Think about it: Everyone – except individuals who are certifiably psychotic – knows the difference between loving behavior and destructive deprecatory actions. The problem is that emotionally frightened, insecure individuals don’t behave out of what they know. They are governed by their fears. So, how do you resolve this problem? First, by recognizing the source of your own inner conflicts; second, by owning them; and third and fourth, by forgiving and accepting yourself with those feelings. That’s when you can (fifth), live and laugh at your childish thoughts and feelings, and sixth, share who you really are with others. It’s then that you’re truly vulnerable and transparent. The consequence (seventh), is you genuinely love yourself and more often than not, you are loved by a spouse who will not always agree with you but will understand your viewpoint and value you for your openness. Even more, at that point, you’ll be able to consider his or her opinion without becoming defensive.
Unfortunately, these steps aren’t easy to follow. However, the rewards you can reap by taking them can dramatically improve your quality of life. Sadly, it won’t always result in the healthy marriage you desire, unless your spouse follows this formula, as well. If they don’t, you might have to choose whether or not to end your relationship. The gains you’ve made, however, will serve you well in any future relationship. But, without taking these steps, you are doomed to replicate your past marriage, which you might just as well have stayed in.
In order to establish a healthy relationship, it is essential you understand that your partner doesn’t cause your behavior. Too often, your knee-jerk reaction is to justify your inappropriate actions by stating, “if you didn’t do XYZ, I wouldn’t have acted this way.” But it isn’t so. Recall step two. By virtue of having owned your actions, you recognize that they stem from your own fears and that, in almost every instance, your negative behaviors are really a desperate cry for help and nurturance.
That’s why it’s so important to write a people tag.
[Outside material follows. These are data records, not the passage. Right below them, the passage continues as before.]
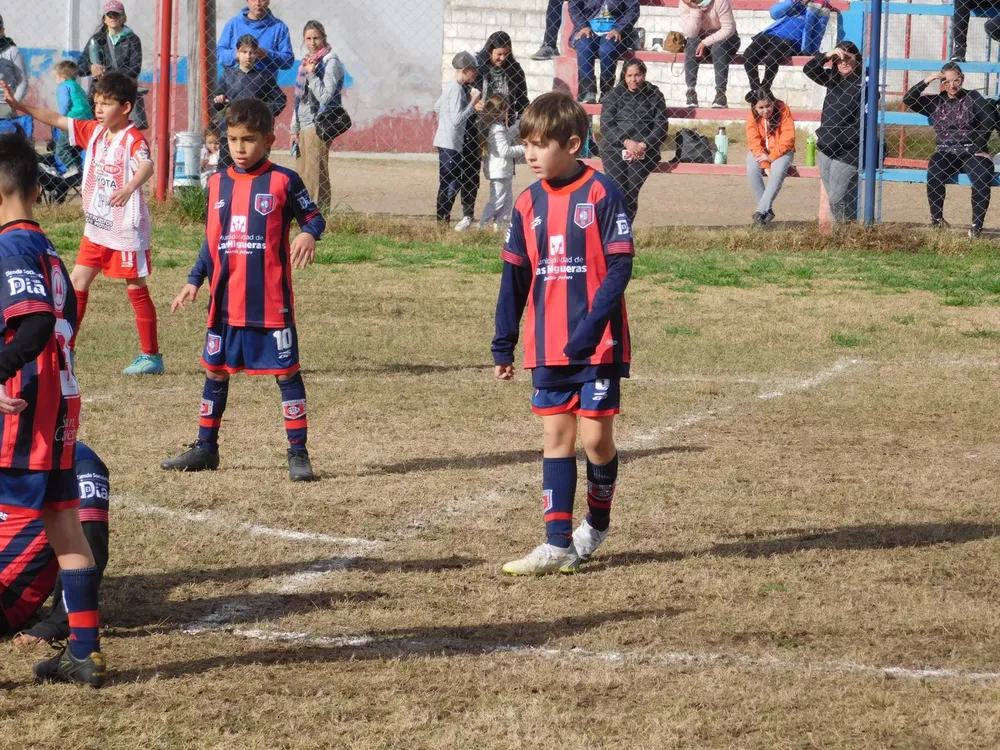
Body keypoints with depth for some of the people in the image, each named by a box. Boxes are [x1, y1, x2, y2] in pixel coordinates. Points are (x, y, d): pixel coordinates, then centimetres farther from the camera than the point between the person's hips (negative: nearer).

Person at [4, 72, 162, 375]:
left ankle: (151, 356, 11)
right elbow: (57, 120, 11)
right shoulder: (93, 131, 4)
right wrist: (21, 107, 4)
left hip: (127, 229, -8)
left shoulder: (133, 139, -19)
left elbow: (146, 166, -37)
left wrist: (129, 187, -57)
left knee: (136, 288, 1)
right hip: (96, 228, 8)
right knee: (77, 282, 8)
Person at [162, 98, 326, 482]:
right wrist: (194, 282, 11)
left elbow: (313, 216, -1)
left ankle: (298, 452, 5)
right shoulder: (218, 184, 9)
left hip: (270, 301, -5)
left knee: (286, 371, -1)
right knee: (216, 370, 12)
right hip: (226, 301, 5)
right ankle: (205, 447, 24)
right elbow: (211, 240, 16)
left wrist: (308, 235, -24)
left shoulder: (283, 182, -5)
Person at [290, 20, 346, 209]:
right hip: (304, 126, 8)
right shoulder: (307, 61, 17)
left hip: (318, 126, -8)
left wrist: (311, 74, -17)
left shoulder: (331, 62, -7)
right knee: (301, 174, 8)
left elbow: (325, 96, -15)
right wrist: (295, 129, 18)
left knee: (315, 175, -9)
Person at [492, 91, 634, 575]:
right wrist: (503, 346, 10)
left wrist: (591, 328, -22)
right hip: (547, 348, 5)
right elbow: (515, 278, 12)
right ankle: (558, 544, 3)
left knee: (595, 436, -2)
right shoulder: (529, 203, 7)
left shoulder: (601, 194, -9)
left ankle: (597, 523, 22)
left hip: (597, 345, -5)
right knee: (556, 436, 4)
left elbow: (620, 267, -13)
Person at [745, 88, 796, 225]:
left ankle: (760, 211, -33)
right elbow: (754, 142, -15)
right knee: (752, 170, -29)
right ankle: (767, 210, -21)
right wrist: (765, 165, -25)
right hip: (760, 152, 2)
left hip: (780, 151, -1)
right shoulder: (752, 116, -12)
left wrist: (772, 157, -26)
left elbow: (788, 137, -18)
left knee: (778, 171, -33)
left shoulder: (783, 110, -16)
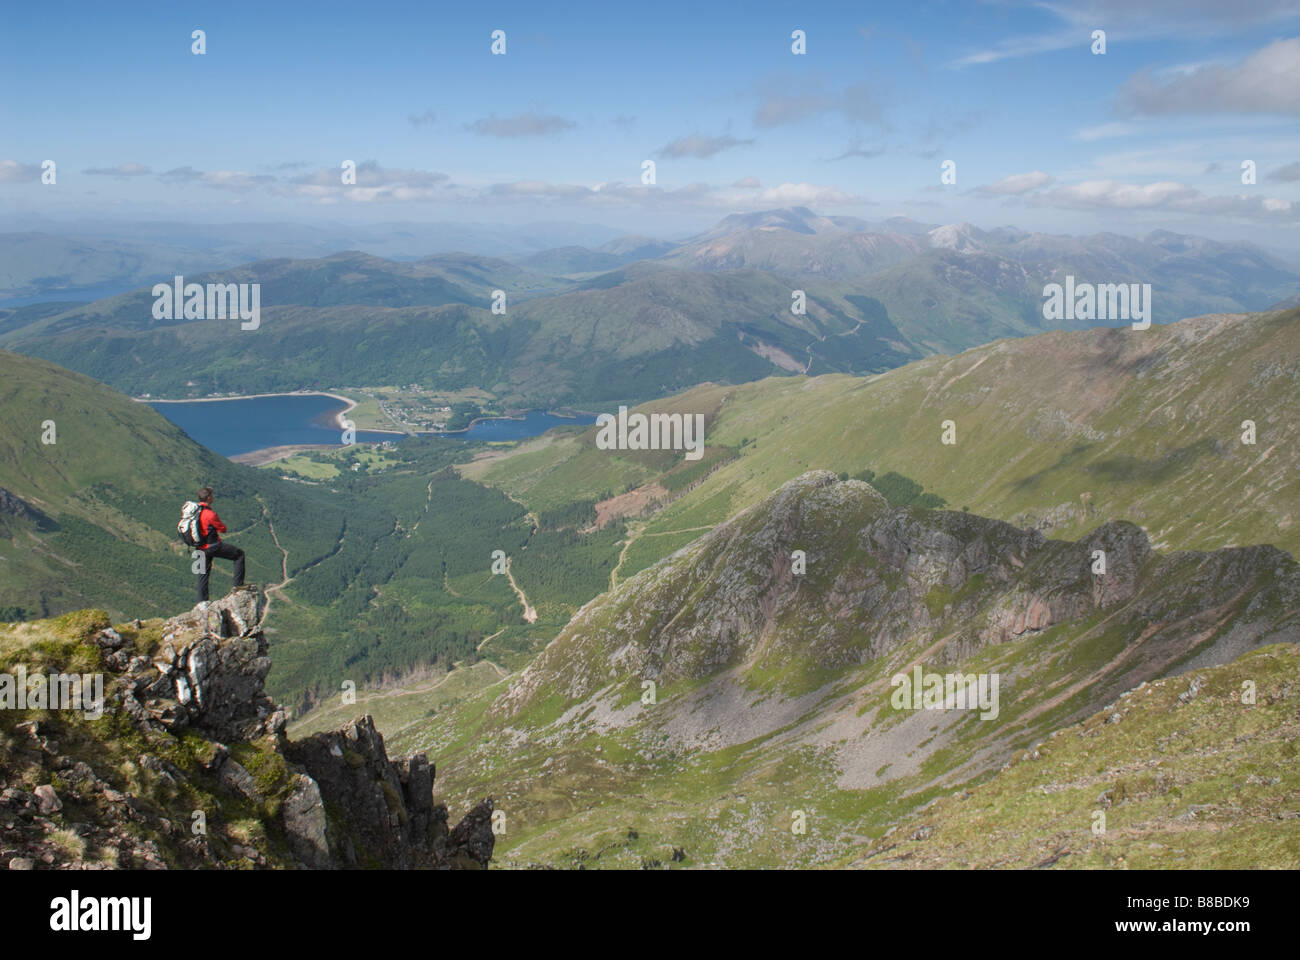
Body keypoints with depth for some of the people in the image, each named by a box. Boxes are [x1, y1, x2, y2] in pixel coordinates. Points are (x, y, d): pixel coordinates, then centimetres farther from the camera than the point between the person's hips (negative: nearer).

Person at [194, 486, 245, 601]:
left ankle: (202, 601, 18)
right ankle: (238, 584, 7)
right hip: (213, 546, -8)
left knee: (203, 574, 16)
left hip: (201, 548, 8)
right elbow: (223, 529, -9)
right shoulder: (210, 514, -22)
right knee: (239, 554, 8)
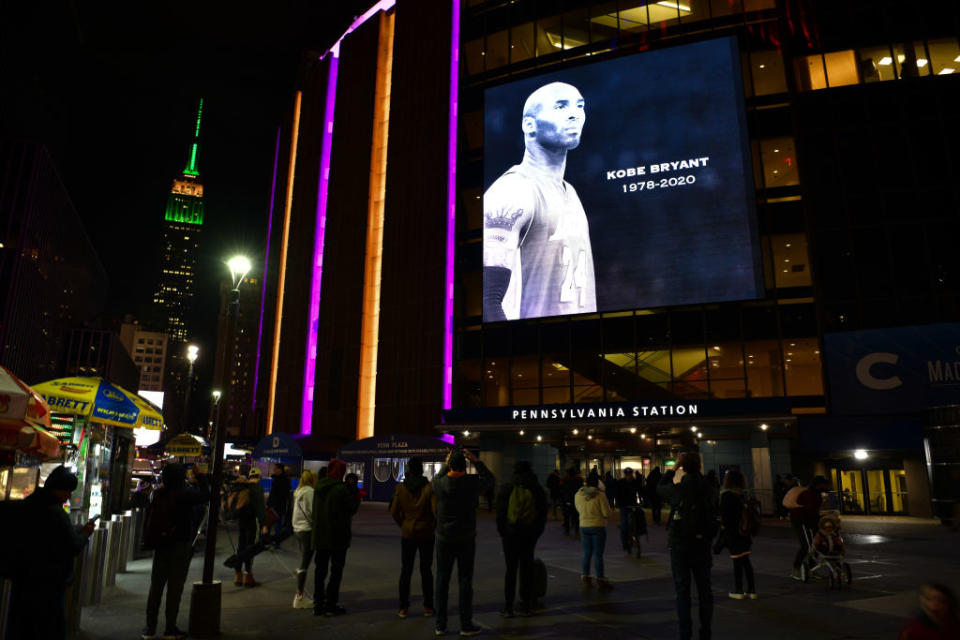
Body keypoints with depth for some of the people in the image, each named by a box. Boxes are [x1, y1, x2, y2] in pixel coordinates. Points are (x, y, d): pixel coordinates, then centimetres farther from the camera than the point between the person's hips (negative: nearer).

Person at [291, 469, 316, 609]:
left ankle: (299, 594, 19)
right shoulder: (310, 492, -14)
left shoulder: (298, 491, 14)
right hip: (308, 530, -9)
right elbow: (313, 512, -17)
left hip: (298, 529, 9)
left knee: (303, 563, 15)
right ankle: (300, 597, 0)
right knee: (304, 563, -4)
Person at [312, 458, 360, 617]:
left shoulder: (318, 487, 4)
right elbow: (353, 508, -11)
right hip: (338, 536, -6)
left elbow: (316, 509, 14)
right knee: (336, 569, 5)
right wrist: (356, 498, 9)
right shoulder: (341, 489, -18)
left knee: (320, 568, 14)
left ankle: (318, 604, 18)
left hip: (320, 535, 6)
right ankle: (331, 604, 7)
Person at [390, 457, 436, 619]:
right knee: (426, 570, 10)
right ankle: (428, 607, 15)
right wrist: (433, 526, 2)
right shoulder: (429, 487, -11)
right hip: (426, 534, -1)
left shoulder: (400, 488, -4)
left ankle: (403, 607, 11)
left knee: (405, 570, 9)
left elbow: (394, 512, -2)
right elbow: (436, 510, -15)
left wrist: (403, 525, 12)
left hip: (407, 534, 1)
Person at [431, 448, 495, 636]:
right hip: (466, 540, -2)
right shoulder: (472, 482, -13)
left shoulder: (439, 483, -9)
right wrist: (476, 461, 6)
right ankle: (466, 625, 12)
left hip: (444, 539, 2)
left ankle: (440, 625, 17)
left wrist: (445, 463, 18)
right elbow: (490, 479, 7)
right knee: (465, 581, 6)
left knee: (442, 580, 11)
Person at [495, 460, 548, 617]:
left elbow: (500, 512, -2)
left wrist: (501, 531, 7)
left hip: (511, 533, -1)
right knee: (527, 569, 9)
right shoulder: (537, 489, 2)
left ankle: (508, 607, 5)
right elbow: (543, 513, 5)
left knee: (511, 569, 5)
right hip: (530, 534, 1)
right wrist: (537, 532, 12)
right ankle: (526, 606, 13)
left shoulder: (506, 488, -3)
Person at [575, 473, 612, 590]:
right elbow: (607, 513, -11)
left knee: (586, 553, 12)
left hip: (584, 526, 4)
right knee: (598, 554, 1)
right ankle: (600, 580, 7)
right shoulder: (600, 495, -14)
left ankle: (585, 578, 17)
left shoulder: (578, 495, 0)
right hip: (598, 526, -4)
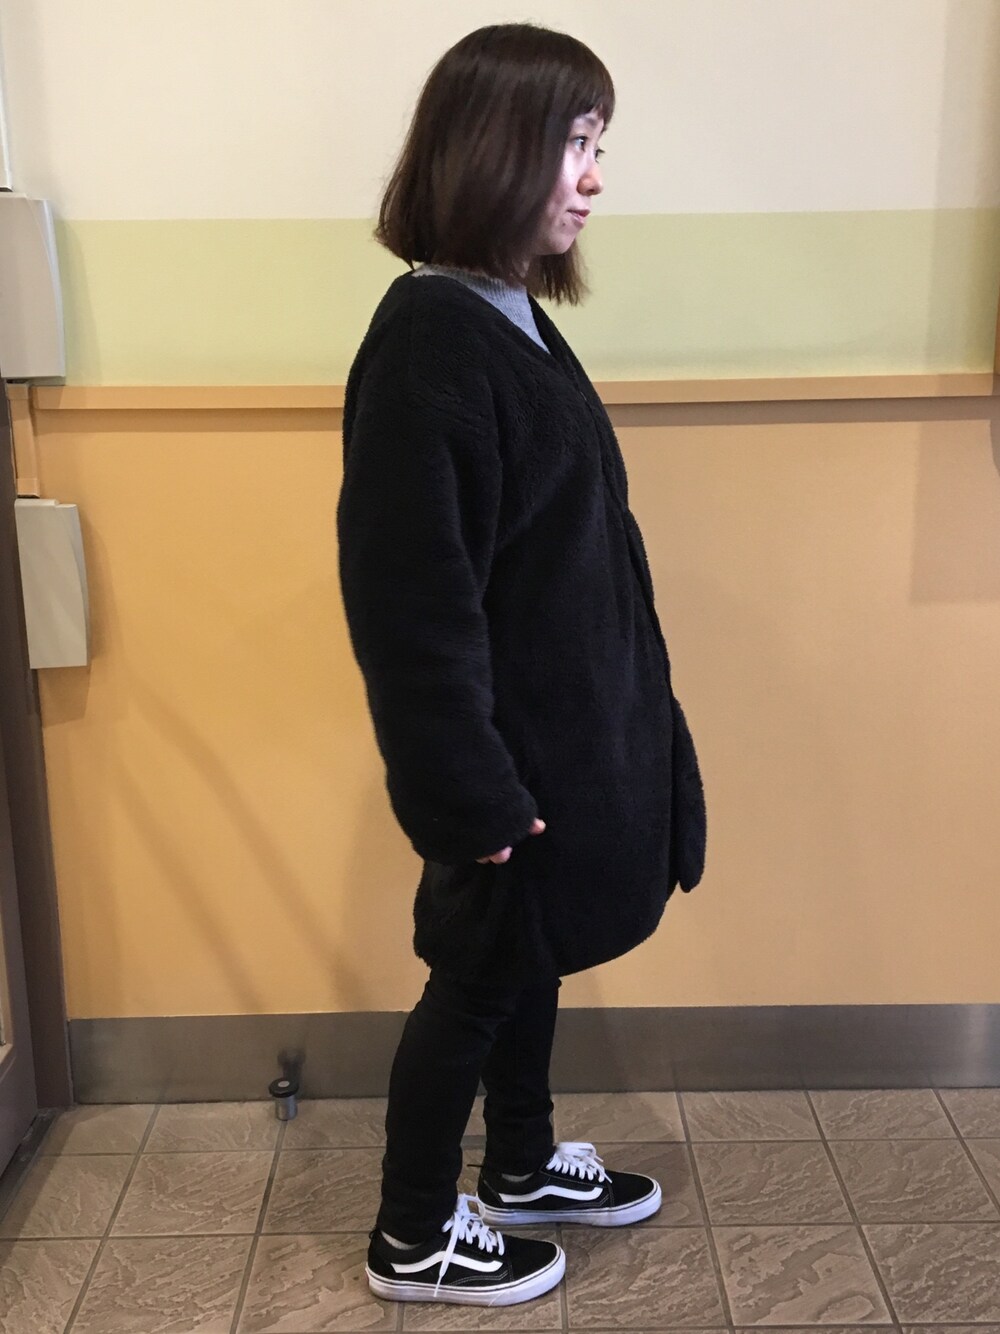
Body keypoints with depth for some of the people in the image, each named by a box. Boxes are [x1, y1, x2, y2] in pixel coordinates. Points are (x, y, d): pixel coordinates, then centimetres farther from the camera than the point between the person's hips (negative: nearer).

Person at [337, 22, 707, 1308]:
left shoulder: (510, 318, 7)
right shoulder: (429, 339, -22)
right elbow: (411, 596, -24)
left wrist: (618, 725, 17)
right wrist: (471, 793, -21)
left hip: (563, 731, 9)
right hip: (507, 750, -9)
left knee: (530, 957, 23)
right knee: (478, 976, 9)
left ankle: (523, 1165, 45)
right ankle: (413, 1238, 32)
I understand that you may think “I already know me,” but I promise you in the process of writing your people tag, you’ll discover there is much more you can learn about you. In fact, that’s half the reason for writing it, i.e., to gain an in-depth awareness of you. The other half is to enable you to share that awareness with others. The primary questions you need to ask are: Who am I really, what makes me tick, what constructive or non-constructive behaviors contribute to my sense of self-esteem, as opposed to what causes me to feel lacking, fearful, threatened, anxious or depressed? You might want to include how you feel your partner can best aid you during stressful times. In effect, you need to discover the defense mechanisms you primarily resort to when under pressure or stress.
I could go on at length, because the questions are endless and the answers you give birth to will only be limited by your own sense of curiosity about yourself. I promise you, writing your people tag is a positive action. It’s difficult to do if you’re being honest, but it will yield tremendous emotional rewards and will help you to avoid replicating the relationship shared by Brittany, Brad and so many others. Even more, it will enable you to see there can be a positive resolution to marital problems, other than divorce.